Trzej przedstawiciele straży pożarnej, wypowiadający się anonimowo twierdzą, że po strażacy przybyciu na miejsce domniemanego zamachu stwierdzili, że w jednym z mieszkań doszło do wybuchu gazu.

Tymczasem prezydent Maduro oskarżył o zamach na swoje życie prezydenta Kolumbii, minister informacji Jorge Rodriguez mówił o kilku dronach z ładunkami wybuchowymi, które zostały zdetonowane w pobliżu Maduro (prezydentowi nic się nie stało), a inni przedstawiciele władz oskarżyli o atak opozycję. W internecie do zamachu przyznała się nieznana wcześniej grupa złożona z przedstawicieli wenezuelskiej armii i cywilów.

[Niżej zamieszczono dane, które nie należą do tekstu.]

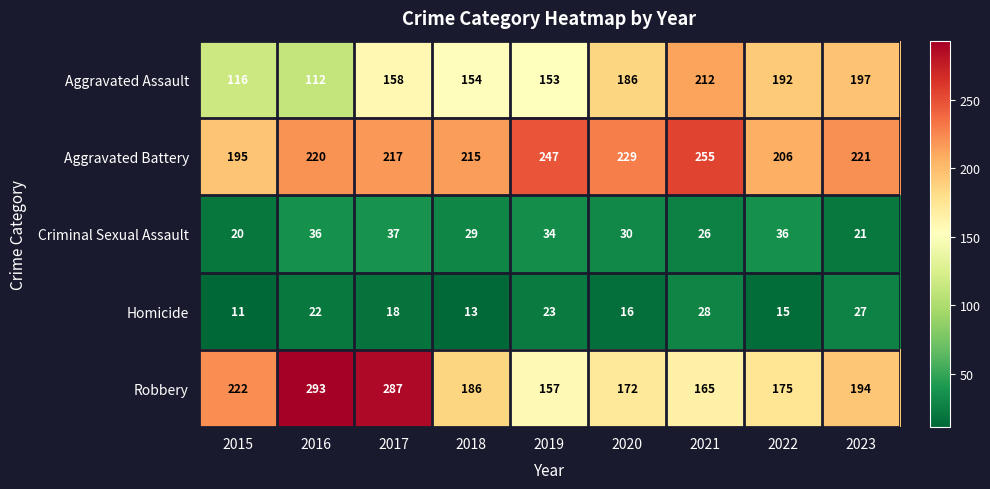

What is the total value across all series at 2022?

624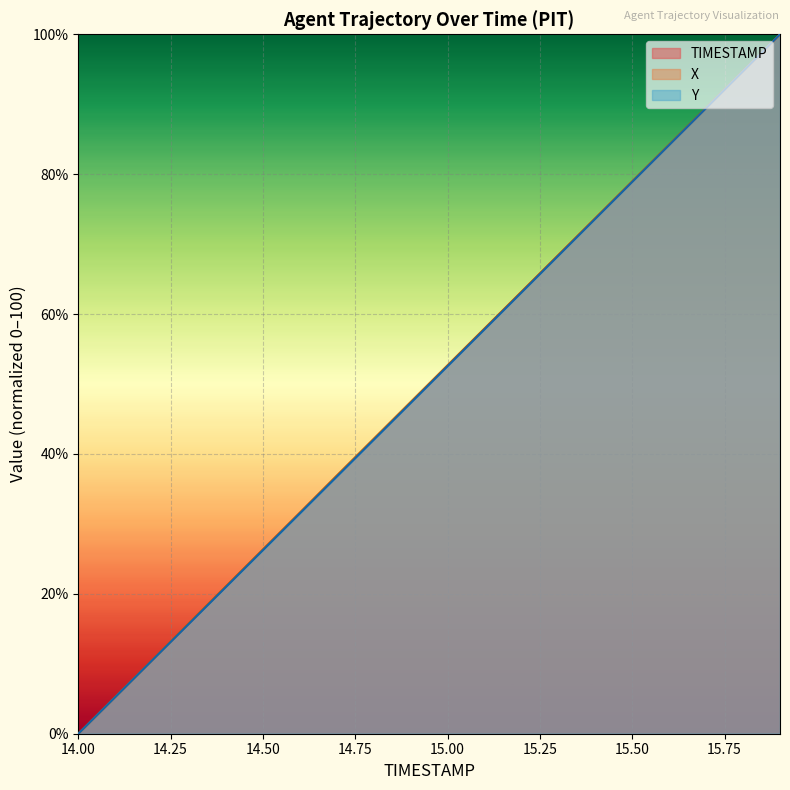

How many lines are shown in the chart?

3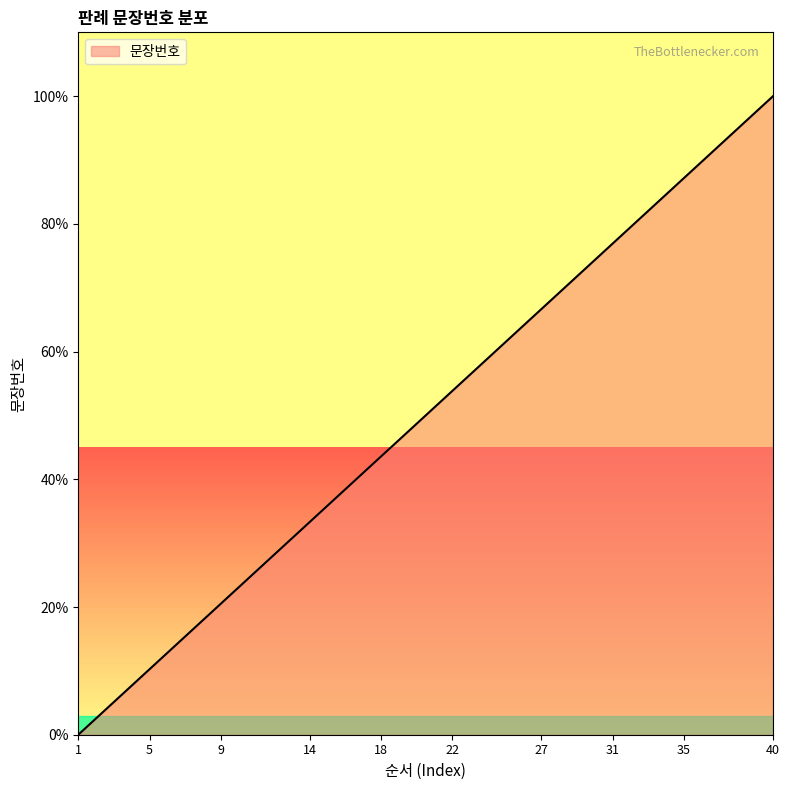

What is the difference between the maximum and minimum values?

100.0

David Smilde z organizacji NGO Washington Office on Latin America, specjalizujący się w tematyce wenezuelskiej twierdzi, że Maduro może wykorzystać domniemany zamach do pozbycia się nielojalnych urzędników i dalszego ograniczania wolności w Wenezueli.

Smilde uważa jednocześnie, że przebieg wydarzeń nie wskazuje na to, że zamach został wyreżyserowany przez wenezuelskie władze dla politycznego zysku.

Niezależnie od tego Smilde uważa jednak, że Maduro wykorzysta całą sytuację do czystek w armii i rządzie i dalszego wzmacniania swojej władzy.